(Extracted data entries)

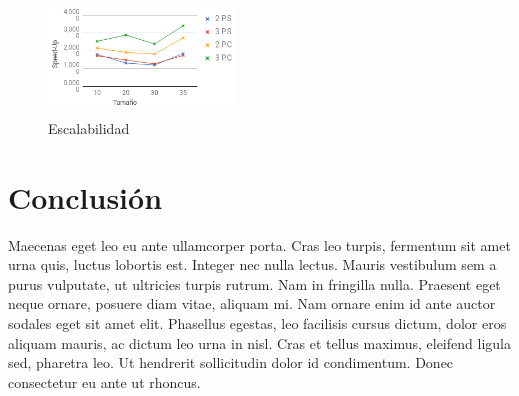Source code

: \documentclass[10pt,twocolumn,a4paper]{article}
\begin{document}
\begin{figure}[H]
\begin{center}
\includegraphics[height=3cm, width=5cm]{grafico4}
\caption{Escalabilidad}
\end{center}
\end{figure}
\section{Conclusión}
Maecenas eget leo eu ante ullamcorper porta. Cras leo turpis, fermentum sit amet urna quis, luctus lobortis est. Integer nec nulla lectus. Mauris vestibulum sem a purus vulputate, ut ultricies turpis rutrum. Nam in fringilla nulla. Praesent eget neque ornare, posuere diam vitae, aliquam mi. Nam ornare enim id ante auctor sodales eget sit amet elit. Phasellus egestas, leo facilisis cursus dictum, dolor eros aliquam mauris, ac dictum leo urna in nisl. Cras et tellus maximus, eleifend ligula sed, pharetra leo. Ut hendrerit sollicitudin dolor id condimentum. Donec consectetur eu ante ut rhoncus.


\end{document}
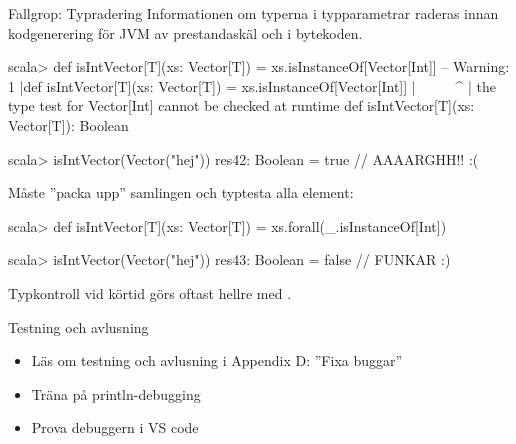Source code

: \begin{Slide}{Fallgrop: Typradering }\SlideFontSmall
Informationen om typerna i typparametrar raderas innan kodgenerering för JVM av prestandaskäl och  i bytekoden.
\vspace{-0.25em}\begin{REPL}
scala> def isIntVector[T](xs: Vector[T]) = xs.isInstanceOf[Vector[Int]]
-- Warning:
1 |def isIntVector[T](xs: Vector[T]) = xs.isInstanceOf[Vector[Int]]
  |                                    ^^^^^^^^^^^^^^^^^^^^^^^^^^^^
  |                the type test for Vector[Int] cannot be checked at runtime
def isIntVector[T](xs: Vector[T]): Boolean

scala> isIntVector(Vector("hej"))
res42: Boolean = true  // AAAARGHH!! :(
\end{REPL}
Måste ''packa upp'' samlingen och typtesta alla element:
\begin{REPL}
scala> def isIntVector[T](xs: Vector[T]) = xs.forall(_.isInstanceOf[Int])

scala> isIntVector(Vector("hej"))
res43: Boolean = false  // FUNKAR :)

\end{REPL}
Typkontroll vid körtid görs oftast hellre med .

\end{Slide}


\begin{Slide}{Testning och avlusning}
\begin{itemize}
\item Läs om testning och avlusning  i Appendix D: ''Fixa buggar'' 
\item Träna på println-debugging
\item Prova debuggern i VS code
\end{itemize}
\end{Slide}




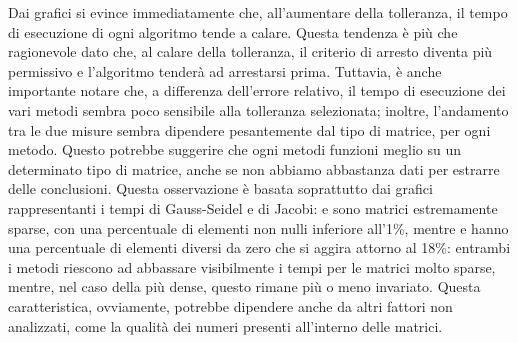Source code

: Dai grafici si evince immediatamente che, all'aumentare della tolleranza, il tempo di esecuzione di ogni algoritmo tende a calare. Questa tendenza è più che ragionevole dato che, al calare della tolleranza, il criterio di arresto diventa più permissivo e l'algoritmo tenderà ad arrestarsi prima.
Tuttavia, è anche importante notare che, a differenza dell'errore relativo, il tempo di esecuzione dei vari metodi sembra poco sensibile alla tolleranza selezionata; inoltre, l'andamento tra le due misure sembra dipendere pesantemente dal tipo di matrice, per ogni metodo. Questo potrebbe suggerire che ogni metodi funzioni meglio su un determinato tipo di matrice, anche se non abbiamo abbastanza dati per estrarre delle conclusioni. Questa osservazione è basata soprattutto dai grafici rappresentanti i tempi di Gauss-Seidel e di Jacobi:  e  sono matrici estremamente sparse, con una percentuale di elementi non nulli inferiore all'1\%, mentre  e  hanno una percentuale di elementi diversi da zero che si aggira attorno al 18\%: entrambi i metodi riescono ad abbassare visibilmente i tempi per le matrici molto sparse, mentre, nel caso della più dense, questo rimane più o meno invariato. Questa caratteristica, ovviamente, potrebbe dipendere anche da altri fattori non analizzati, come la qualità dei numeri presenti all'interno delle matrici.






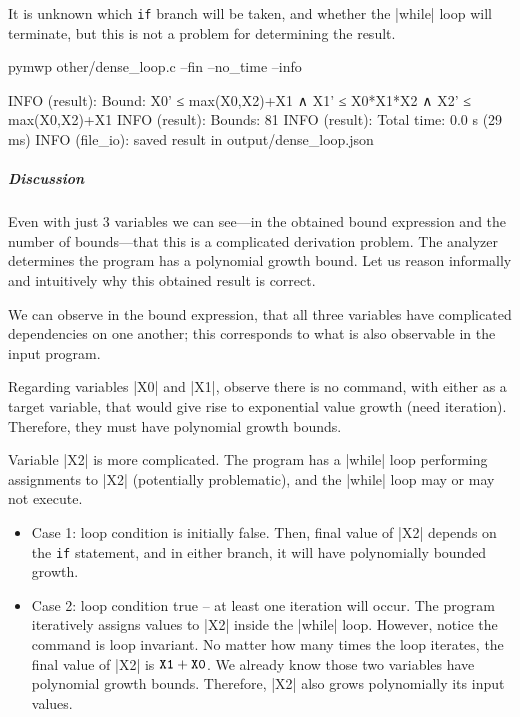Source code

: It is unknown which \texttt{if} branch will be taken, and whether the \pr|while| loop will terminate, but this is not a problem for determining the result.

\begin{center}
\begin{minipage}{\textwidth}
\begin{cmdlisting}[label={lst:ex5-run-cmd}]
pymwp other/dense_loop.c --fin --no_time --info
\end{cmdlisting}
\end{minipage}
\end{center}

\begin{center}
\begin{minipage}{\textwidth}
\begin{outlisting}[label={lst:ex5-output}]
INFO (result): Bound: X0' ≤ max(X0,X2)+X1 ∧ X1' ≤ X0*X1*X2 ∧ X2' ≤ max(X0,X2)+X1
INFO (result): Bounds: 81
INFO (result): Total time: 0.0 s (29 ms)
INFO (file_io): saved result in output/dense_loop.json
\end{outlisting}
\end{minipage}
\end{center}

\subparagraph*{Discussion}
Even with just 3 variables we can see---in the obtained bound expression and the number of bounds---that this is a complicated derivation problem.
The analyzer determines the program has a polynomial growth bound.
Let us reason informally and intuitively why this obtained result is correct.

We can observe in the bound expression, that all three variables have complicated dependencies on one another;
this corresponds to what is also observable in the input program.

Regarding variables \pr|X0| and \pr|X1|, observe there is no command, with either as a target variable, that would give rise to exponential value growth (need iteration).
Therefore, they must have polynomial growth bounds.

Variable \pr|X2| is more complicated.
The program has a \pr|while| loop performing assignments to \pr|X2| (potentially problematic), and the \pr|while| loop may or may not execute.

\begin{itemize}

\item Case 1: loop condition is initially false.
Then, final value of \pr|X2| depends on the \texttt{if} statement, and in either branch, it will have polynomially bounded growth.

\item Case 2: loop condition true -- at least one iteration will occur.
The program iteratively assigns values to \pr|X2| inside the \pr|while| loop.
However, notice the command is loop invariant.
No matter how many times the loop iterates, the final value of \pr|X2| is \(\prm{X1} + \prm{X0}\).
We already know those two variables have polynomial growth bounds.
Therefore, \pr|X2| also grows polynomially \wrt its input values.

\end{itemize}

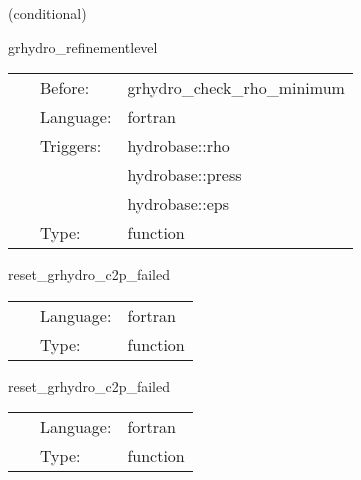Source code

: \vspace{5mm}

   (conditional) 

\hspace{5mm} grhydro\_refinementlevel 

\hspace{5mm}{\it calculate current refinement level } 


\hspace{5mm}

 \begin{tabular*}{160mm}{cll} 
~ & Before:  & grhydro\_check\_rho\_minimum \\ 
~ & Language:  & fortran \\ 
~ & Triggers:  & hydrobase::rho \\ 
~& ~ &hydrobase::press\\ 
~& ~ &hydrobase::eps\\ 
~ & Type:  & function \\ 
\end{tabular*} 


\vspace{5mm}


\hspace{5mm} reset\_grhydro\_c2p\_failed 

\hspace{5mm}{\it initialise the mask function that contains the points where c2p has failed (at basegrid) } 


\hspace{5mm}

 \begin{tabular*}{160mm}{cll} 
~ & Language:  & fortran \\ 
~ & Type:  & function \\ 
\end{tabular*} 


\vspace{5mm}


\hspace{5mm} reset\_grhydro\_c2p\_failed 

\hspace{5mm}{\it reset the mask function that contains the points where c2p has failed (at prestep) } 


\hspace{5mm}

 \begin{tabular*}{160mm}{cll} 
~ & Language:  & fortran \\ 
~ & Type:  & function \\ 
\end{tabular*} 


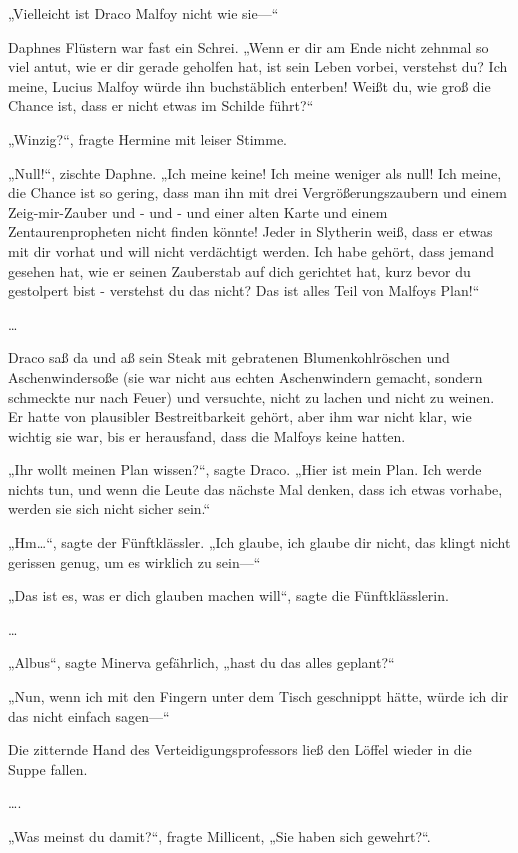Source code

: {„Vielleicht ist Draco Malfoy nicht wie sie—“

Daphnes Flüstern war fast ein Schrei. „Wenn er dir am Ende nicht zehnmal so viel antut, wie er dir gerade geholfen hat, ist sein Leben vorbei, verstehst du? Ich meine, Lucius Malfoy würde ihn buchstäblich enterben! Weißt du, wie groß die Chance ist, dass er nicht etwas im Schilde führt?“

„Winzig?“, fragte Hermine mit leiser Stimme.

„Null!“, zischte Daphne. „Ich meine keine! Ich meine weniger als null! Ich meine, die Chance ist so gering, dass man ihn mit drei Vergrößerungszaubern und einem Zeig-mir-Zauber und - und - und einer alten Karte und einem Zentaurenpropheten nicht finden könnte! Jeder in Slytherin weiß, dass er etwas mit dir vorhat und will nicht verdächtigt werden. Ich habe gehört, dass jemand gesehen hat, wie er seinen Zauberstab auf dich gerichtet hat, kurz bevor du gestolpert bist - verstehst du das nicht? Das ist alles Teil von Malfoys Plan!“

…

Draco saß da und aß sein Steak mit gebratenen Blumenkohlröschen und Aschenwindersoße (sie war nicht aus echten Aschenwindern gemacht, sondern schmeckte nur nach Feuer) und versuchte, nicht zu lachen und nicht zu weinen. Er hatte von plausibler Bestreitbarkeit gehört, aber ihm war nicht klar, wie wichtig sie war, bis er herausfand, dass die Malfoys keine hatten.

„Ihr wollt meinen Plan wissen?“, sagte Draco. „Hier ist mein Plan. Ich werde nichts tun, und wenn die Leute das nächste Mal denken, dass ich etwas vorhabe, werden sie sich nicht sicher sein.“

„Hm…“, sagte der Fünftklässler. „Ich glaube, ich glaube dir nicht, das klingt nicht gerissen genug, um es wirklich zu sein—“

„Das ist es, was er dich glauben machen will“, sagte die Fünftklässlerin.

…

„Albus“, sagte Minerva gefährlich, „hast du das alles geplant?“

„Nun, wenn ich mit den Fingern unter dem Tisch geschnippt hätte, würde ich dir das nicht einfach sagen—“

Die zitternde Hand des Verteidigungsprofessors ließ den Löffel wieder in die Suppe fallen.

….

„Was meinst du damit?“, fragte Millicent, „Sie haben sich gewehrt?“.

}
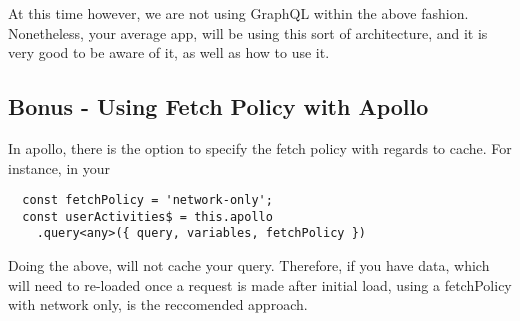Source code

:At this time however, we are not using GraphQL within the above fashion.
Nonetheless, your average app, will be using this sort of architecture, and it
is very good to be aware of it, as well as how to use it.

\subsection{ Bonus - Using Fetch Policy with Apollo }
In apollo, there is the option to specify the fetch policy with regards to
cache. For instance, in your

\begin{lstlisting}
  const fetchPolicy = 'network-only';
  const userActivities$ = this.apollo
    .query<any>({ query, variables, fetchPolicy })
\end{lstlisting}

Doing the above, will not cache your query. Therefore, if you have data, which
will need to re-loaded once a request is made after initial load, using a
fetchPolicy with network only, is the reccomended approach.
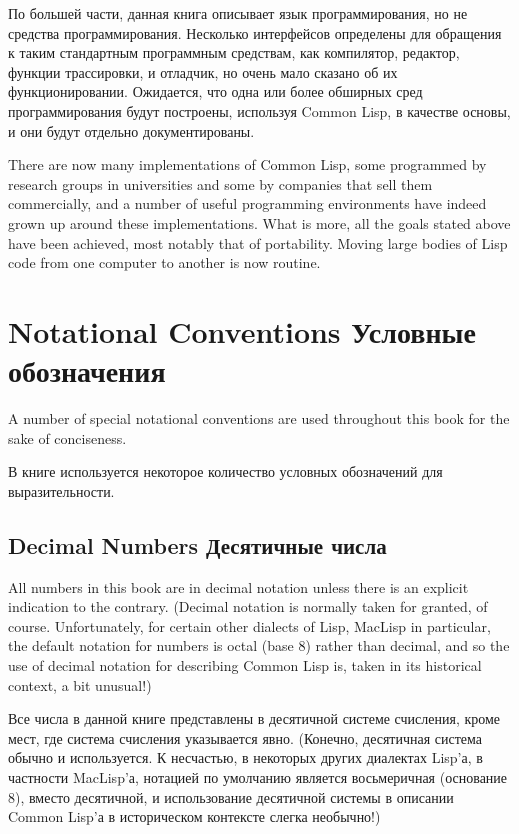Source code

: По большей части, данная книга описывает язык программирования, но не средства
программирования. Несколько интерфейсов определены для обращения к таким
стандартным программным средствам, как компилятор, редактор, функции
трассировки, и отладчик, но очень мало сказано об их
функционировании. Ожидается, что одна или более обширных сред программирования
будут построены, используя Common Lisp, в качестве основы, и они будут отдельно
документированы. 

\begin{newer}
There are now many implementations of Common Lisp,
some programmed by research groups in universities
and some by companies that sell them commercially,
and a number of useful
programming environments have indeed grown up around
these implementations.
What is more, all the goals stated above have been achieved,
most notably that of portability.  Moving large bodies
of Lisp code from one computer to another is now routine.
\end{newer}

\section{Notational Conventions Условные обозначения}

A number of special notational conventions are used throughout this book
for the sake of conciseness.

В книге используется некоторое количество условных обозначений для выразительности. 

\subsection{Decimal Numbers Десятичные числа}

All numbers in this book are in decimal notation unless
there is an explicit indication to the contrary.
(Decimal notation is normally taken for granted, of course.
Unfortunately, for certain other dialects of Lisp, MacLisp in particular,
the default notation for numbers is octal (base 8) rather than decimal,
and so the use of decimal notation for describing Common Lisp is,
taken in its historical context, a bit unusual!)

Все числа в данной книге представлены в десятичной системе счисления, кроме мест,
где система счисления указывается явно. 
(Конечно, десятичная система обычно и используется.
К несчастью, в некоторых других диалектах Lisp'а, в частности MacLisp'а,
нотацией по умолчанию является восьмеричная (основание 8), вместо десятичной, и
использование десятичной системы в описании Common Lisp'а в историческом
контексте слегка необычно!) 


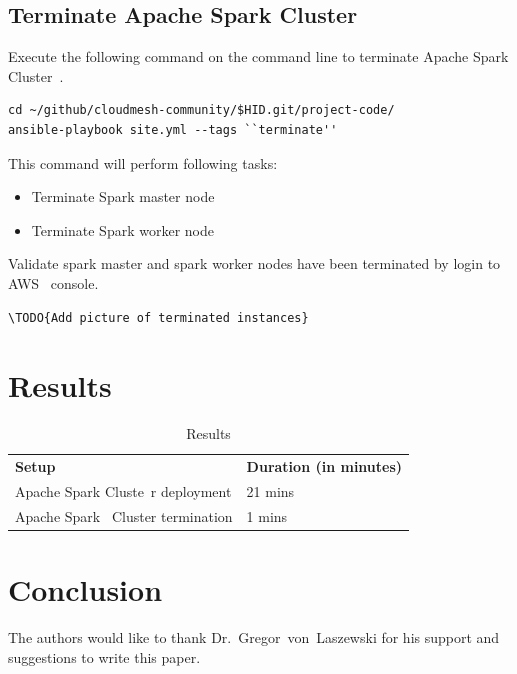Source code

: \subsection{Terminate Apache Spark Cluster}

Execute the following command on the command line to terminate Apache
Spark Cluster~\cite{hid-sp18-511-www-spark}.

\begin{verbatim}
cd ~/github/cloudmesh-community/$HID.git/project-code/
ansible-playbook site.yml --tags ``terminate''
\end{verbatim}

This command will perform following tasks:

\begin{itemize}
	\item Terminate Spark master node
	\item Terminate Spark worker node
\end{itemize}

Validate spark master and spark worker nodes have been terminated by login to AWS~\cite{hid-sp18-511-www-aws} console.

\begin{verbatim}
\TODO{Add picture of terminated instances}
\end{verbatim}

\section{Results}

\begin{table}[hbt]
	\centering
	\caption{Results}\label{t:results-table}
	\begin{tabular}{ll} 
		\textbf{Setup} & \textbf{Duration (in minutes)} \\ 
		Apache Spark Cluste~\cite{hid-sp18-511-www-spark}r deployment & 21 mins \\
		Apache Spark~\cite{hid-sp18-511-www-spark} Cluster termination & 1 mins \\
	\end{tabular}
\end{table}


\section{Conclusion}



\begin{acks}

  The authors would like to thank Dr.~Gregor~von~Laszewski for his
  support and suggestions to write this paper.

\end{acks}


 

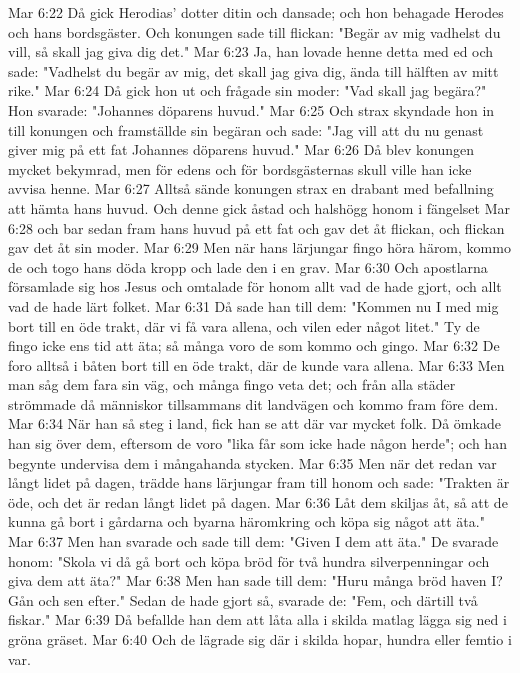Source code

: Mar 6:22  Då gick Herodias' dotter ditin och dansade; och hon behagade Herodes och hans bordsgäster. Och konungen sade till flickan: "Begär av mig vadhelst du vill, så skall jag giva dig det."
Mar 6:23  Ja, han lovade henne detta med ed och sade: "Vadhelst du begär av mig, det skall jag giva dig, ända till hälften av mitt rike."
Mar 6:24  Då gick hon ut och frågade sin moder: "Vad skall jag begära?" Hon svarade: "Johannes döparens huvud."
Mar 6:25  Och strax skyndade hon in till konungen och framställde sin begäran och sade: "Jag vill att du nu genast giver mig på ett fat Johannes döparens huvud."
Mar 6:26  Då blev konungen mycket bekymrad, men för edens och för bordsgästernas skull ville han icke avvisa henne.
Mar 6:27  Alltså sände konungen strax en drabant med befallning att hämta hans huvud. Och denne gick åstad och halshögg honom i fängelset
Mar 6:28  och bar sedan fram hans huvud på ett fat och gav det åt flickan, och flickan gav det åt sin moder.
Mar 6:29  Men när hans lärjungar fingo höra härom, kommo de och togo hans döda kropp och lade den i en grav.
Mar 6:30  Och apostlarna församlade sig hos Jesus och omtalade för honom allt vad de hade gjort, och allt vad de hade lärt folket.
Mar 6:31  Då sade han till dem: "Kommen nu I med mig bort till en öde trakt, där vi få vara allena, och vilen eder något litet." Ty de fingo icke ens tid att äta; så många voro de som kommo och gingo.
Mar 6:32  De foro alltså i båten bort till en öde trakt, där de kunde vara allena.
Mar 6:33  Men man såg dem fara sin väg, och många fingo veta det; och från alla städer strömmade då människor tillsammans dit landvägen och kommo fram före dem.
Mar 6:34  När han så steg i land, fick han se att där var mycket folk. Då ömkade han sig över dem, eftersom de voro "lika får som icke hade någon herde"; och han begynte undervisa dem i mångahanda stycken.
Mar 6:35  Men när det redan var långt lidet på dagen, trädde hans lärjungar fram till honom och sade: "Trakten är öde, och det är redan långt lidet på dagen.
Mar 6:36  Låt dem skiljas åt, så att de kunna gå bort i gårdarna och byarna häromkring och köpa sig något att äta."
Mar 6:37  Men han svarade och sade till dem: "Given I dem att äta." De svarade honom: "Skola vi då gå bort och köpa bröd för två hundra silverpenningar och giva dem att äta?"
Mar 6:38  Men han sade till dem: "Huru många bröd haven I? Gån och sen efter." Sedan de hade gjort så, svarade de: "Fem, och därtill två fiskar."
Mar 6:39  Då befallde han dem att låta alla i skilda matlag lägga sig ned i gröna gräset.
Mar 6:40  Och de lägrade sig där i skilda hopar, hundra eller femtio i var.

Task details
Going back over the entries above, copy word for word every line from the one that has "документированы." on through the one that has "these implementations.".

Exercise solution
документированы. 

\begin{newer}
There are now many implementations of Common Lisp,
some programmed by research groups in universities
and some by companies that sell them commercially,
and a number of useful
programming environments have indeed grown up around
these implementations.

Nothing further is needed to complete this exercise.